Mr. Harper, who had passionately loved his wife, gave instructions to his solicitor to pay Miss Crewe the sum of one hundred and fifty pounds annually. He had some thoughts of buying her an annuity, but she seemed so ill that he didn't. Edward was now twenty-two.
In the year 1888, Mr. Harper died after a very short illness. He had expected Miss Crewe to die any day during the past thirteen years, but since she hadn't he thought it proper now to recommend her to Edward's care. This is how he did it.
"That confounded old Crewe, Eddie. You'll have to see to her. Let her have her money as before, but for the Lord's sake don't go and buy her an annuity now. If you do, she'll die on your hands in a week!" Shortly afterwards the old gentleman passed away.
Edward was now thirty-five. Miss Crewe was sixty-seven and reported to be in an almost desperate state. Edward followed his father's advice. He bought no annuity for Miss Crewe. Her one hundred and fifty pounds continued to be paid each year into her bank; but by Edward, not by his late father's solicitors.

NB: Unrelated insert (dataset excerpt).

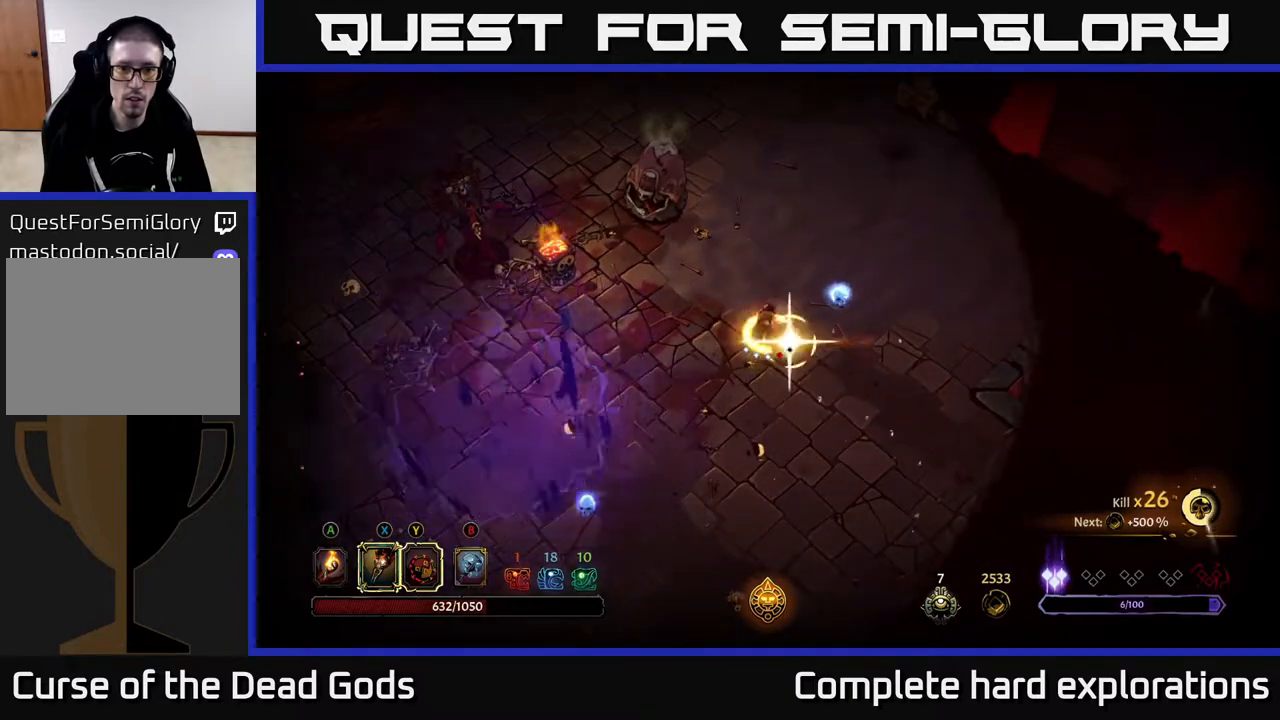
{"buttons": [], "left_stick": "up-left", "right_stick": "center", "events": [[33, "Y", "up"], [317, "X", "down"], [417, "X", "up"]]}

Edward had his own ideas of managing the considerable fortune which he had inherited. These ideas were unsound. The first of them was that he should assume the entire direction of his own affairs. Accordingly he instructed his solicitors to realise all the mortgages and railway-stock and other admirable securities in which his money was invested and hand over the cash to him. He then went in for the highest rate of interest which anyone would promise him. The consequence was that, within twelve years, he was almost a poor man, his annual income having dwindled from about three thousand to about four hundred pounds.
Though he was a fool he was an honourable man, and so he continued to pay Miss Crewe her one hundred and fifty pounds each year. This left him about two hundred and fifty for himself. The capital which his so reduced income represented was invested in a Mexican brewery in which he had implicit faith. Nevertheless, he began to think that he might do well were he to try to earn a little extra money.
The only thing he could do was to paint, not at all well, in water-colours. He became the pupil, quite seriously, of a young artist whom he knew. He was now forty-seven years old, while Miss Crewe was seventy-nine. The year was 1900.
To everybody's amazement Edward soon began to make quite good progress in his painting. Yes, his pictures were not at all unpleasant little things. He sent one of them to the Academy. It was accepted. It was, as I live, sold for ten pounds. Edward was an artist.
Soon he was making between thirty and forty pounds a year. Then he was making over a hundred. Then two hundred. Then the Mexican brewery failed, General Malefico having burned it to the ground for a lark.
This happened in the spring of 1914 when Edward was sixty-one and Miss Crewe was ninety-three. Edward, after paying her money to Miss Crewe, might flatter himself on the possibility of having some fifty pounds a year for himself, that is to say, if his picture sales did not decline. A single man can, however, get along, more or less, on fifty pounds more or less.
Then the Great War broke out.
It has been said that in the autumn of 1914 the Old Men came into their kingdom. As the fields of Britain were gradually stripped bare of their valid toilers, the Fathers of each village assumed, at good wages, the burden of agriculture. From their offices the juniors departed or were torn; the senior clerks carried on desperately until the Girls were introduced. No man was any longer too old at forty. Octogenarians could command a salary. The very cinemas were glad to dress up ancient fellows in uniform and post them on their doorsteps.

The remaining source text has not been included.